不完全な完全犯罪・霊感探偵瑞穂誕生【完全版】
 有美をみずほみたいに死なせたくない。

千穂を人殺しにしたくない。

俺はそんなことばかり考えていた。


そんな時、やっとお風呂の湯が冷めていることに気付いた。


追い焚きのスイッチを入れ、湯船に肩まで浸かる。


(――ひとーつ、ふたーつ、みっつ……)
百まで数えて上がろと思いながら……
ふと窓を見た。

換気のために開けた隙間から射し込む月の光に、みずほの優しさが漂っているように思えた。


(――ごめんみずほ……
心配かけたね。

――俺頑張るから……

――絶対に有美を守ってみせるから……)

俺はこれ以上みずほに甘えてはいけないと思った。

みずほが安心して旅立つためにも……




 「あれっ瑞穂?」
俺の顔を見て泣いたのが判ったのか、叔父さんはそっと頷いた。


『瑞穂、悲しい時は思いっきり泣け』
葬儀の朝の叔父さんの言葉が脳裏によぎる。

だから、俺もそっと頷いた。

無言の時間の共有が二人の絆を強めるような気がした。




 「さっきの女の子だけど……。

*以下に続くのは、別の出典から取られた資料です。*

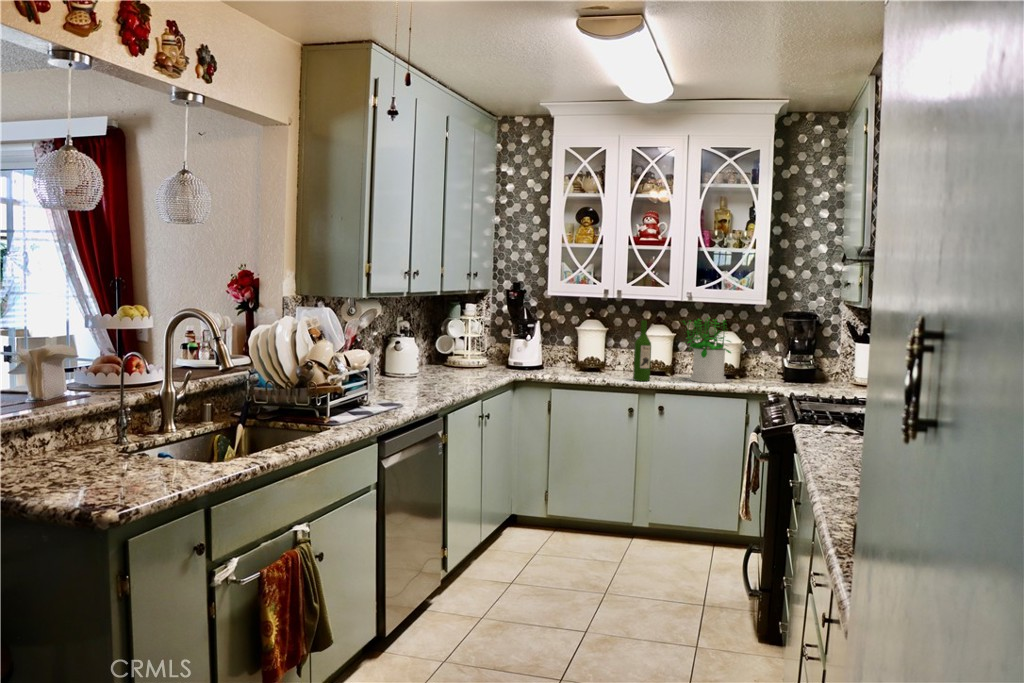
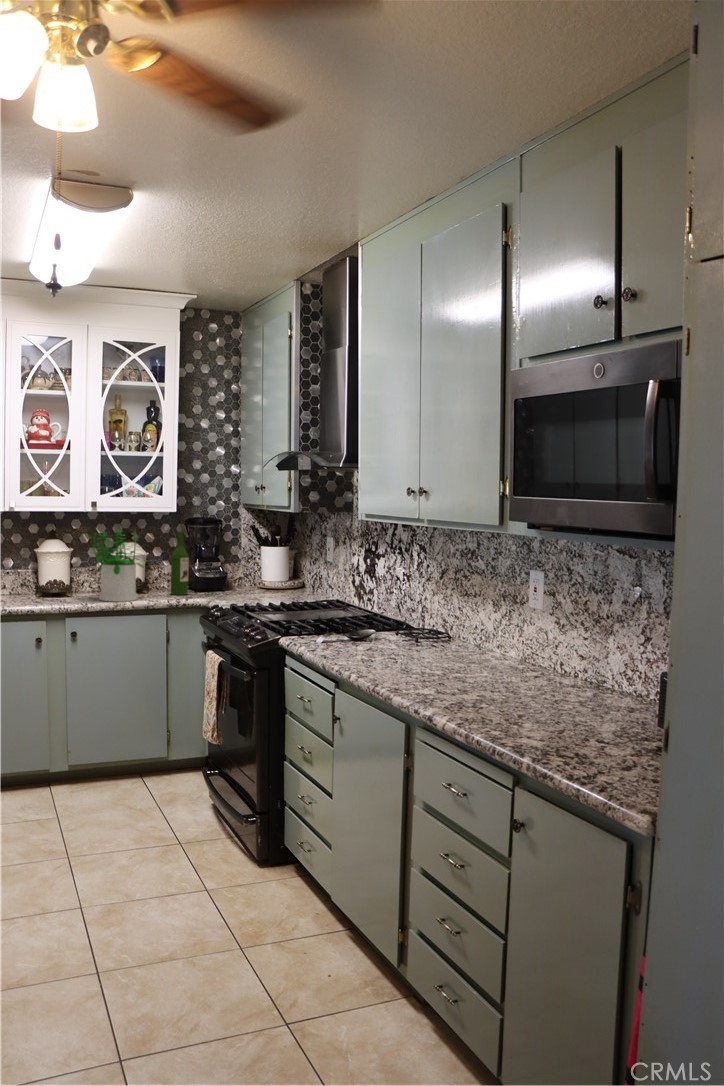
wine bottle: present [633,320,651,381] -> present [171,531,189,595]

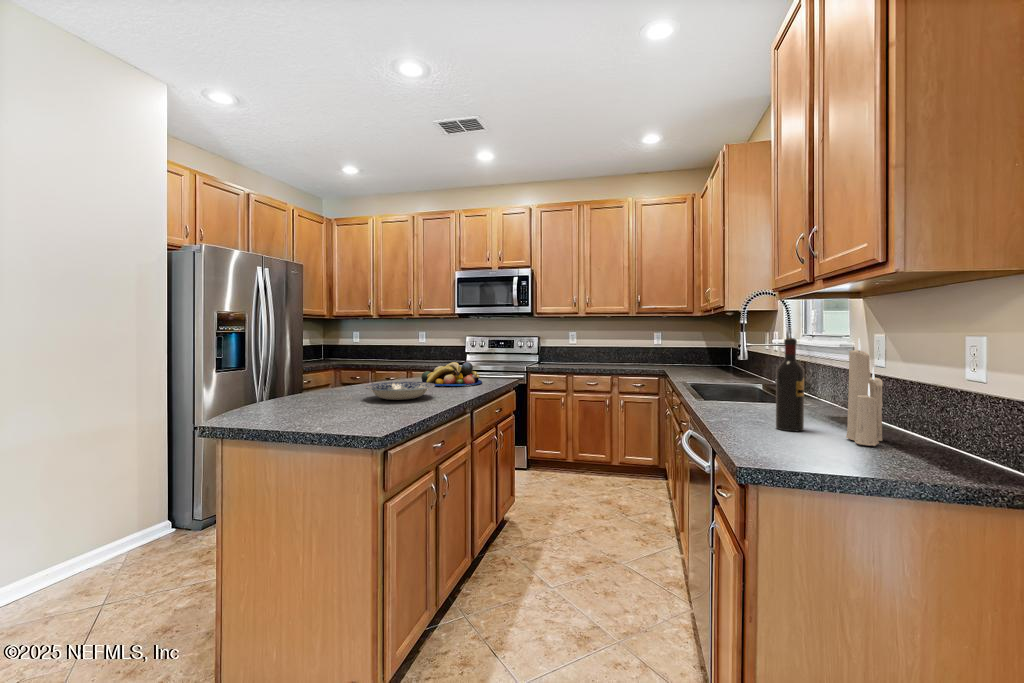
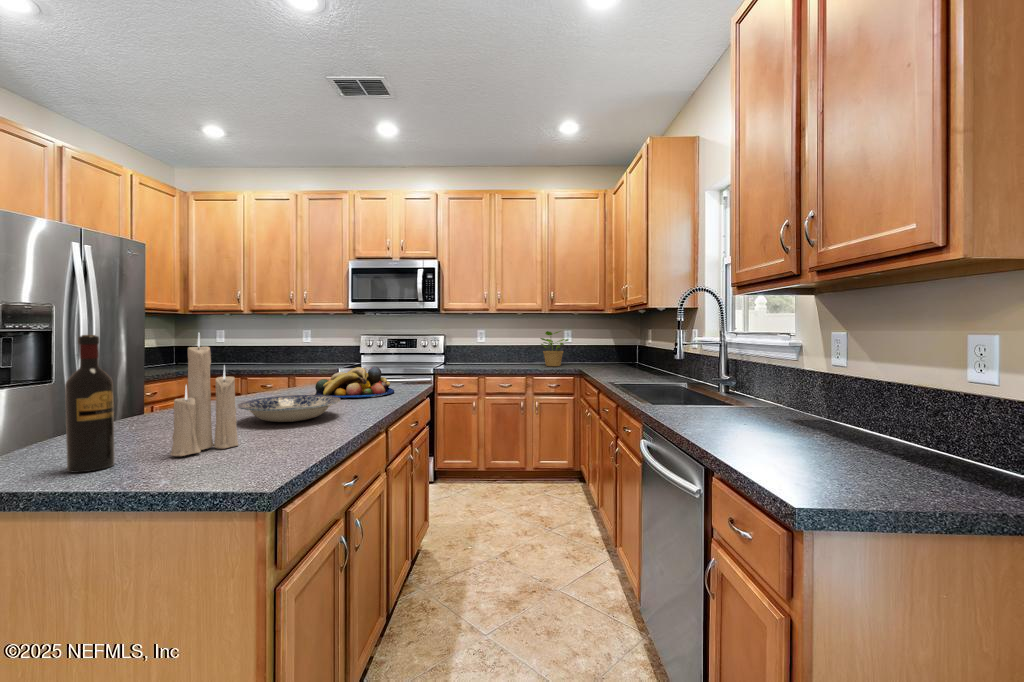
potted plant: none [626,333,654,366] -> present [540,331,568,366]
wine bottle: present [776,338,804,431] -> present [65,335,114,473]
candle: present [846,338,883,446] -> present [170,335,238,456]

多分どっかで会った事があると思うんだけど、思い出せないんだ」
珍しく叔父さんが弱音を吐いた。


『記憶は探偵の命だ』
何時もそう言っていたのに……


叔父さんは暫く腕を組んで考えているようだった。


その時俺は
《イワキ探偵事務所》
のロゴの入った封筒を思い出した。


そのロゴは小さくて目立たないようにしてあった。

それは叔父さんの気配りだった。


お客様のプライベートな事を調査したりする探偵業。

それを全面に打ち出さないように配慮したのだ。


(――あー!
あの写真!)


俺は思い出していた。


有美が俺に見せた写真は、偶然先生の浮気現場に遭遇した時の物だったのだ。


(――グレーのスーツ……

――紺の上下…

――間違いない!)




 松尾有美はきっとずっと前から知っていたんだ。


俺が叔父さんの探偵事務所でアルバイトをしている事を。

女装して、叔父さんの恋人の振りをしてラブホに出入りしていることを。


だから此処を選んだに違いない。


「叔父さん解ったよ。あの子はきっと依頼人だと思うよ」


「依頼人? あの子がか?」


「あの子、松尾有美って言うんだ。この探偵事務所の封筒に写真が入ってた」

俺は松尾有美の所持していた写真が、ラブホで会った二人だったことを話した。